You can use your name, your family name, the name of a family member or a favorite cause, or choose a name that allows you to remain anonymous. Examples:

  • John and Jane Doe Family Fund
  • John Doe Memorial Fund
  • Doe Family Fund
  • Jane Doe for Higher Education Fund
  • Jane Doe Fund for Nursing Education
  • Friends of Higher Education Fund
  • Doe Family Education Initiative
  • Jane Doe Endowment Fund
  • Doe Administrative Fund
  • Doe Family Charitable Fund
  • Operation High Hopes Fund
  • Round Rock Charitable Endowment Fund
  • Doe Corporation Fund


Determine fund advisors

Depending on the type of fund you establish, you may designate current fund advisors such as yourself and spouse, and successor advisors such as your children.


Complete a simple governing document

 If you have the answers to the four questions below, you’re ready to go!
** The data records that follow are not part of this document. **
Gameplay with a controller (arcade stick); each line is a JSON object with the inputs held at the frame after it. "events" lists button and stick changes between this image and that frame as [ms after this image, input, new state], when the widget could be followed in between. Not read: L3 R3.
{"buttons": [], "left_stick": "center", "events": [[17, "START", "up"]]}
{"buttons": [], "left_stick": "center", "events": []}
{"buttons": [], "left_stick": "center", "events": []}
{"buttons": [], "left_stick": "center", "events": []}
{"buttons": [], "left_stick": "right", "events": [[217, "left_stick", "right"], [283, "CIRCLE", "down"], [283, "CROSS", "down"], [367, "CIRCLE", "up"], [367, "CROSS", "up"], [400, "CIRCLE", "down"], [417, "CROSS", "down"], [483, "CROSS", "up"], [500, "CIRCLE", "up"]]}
The staff will help you to complete a simple document that incorporates all the specifics you have determined based on the options above.

  • What type of fund best suits your needs?
  • What type of asset will you be donating?
  • What will you name your fund?
  • If you are setting up a donor-advised fund, who will be the designated advisors?


Enjoy giving through your fund

 Once your fund is established you can:

  • Add to the fund at any time in any dollar amount.
  • Specify how grant disbursements are to be acknowledged – whether in the name of the fund or anonymously.
  • If you’ve established a donor advised fund you may recommend distributions to charities, locally or throughout the United States.

All information regarding tax advantages, etc. is deemed reliable but is not guaranteed as it may not pertain to your specific situation. A review by your accountant, lawyer or other professional will determine the overall effect of any financial decision you may be considering.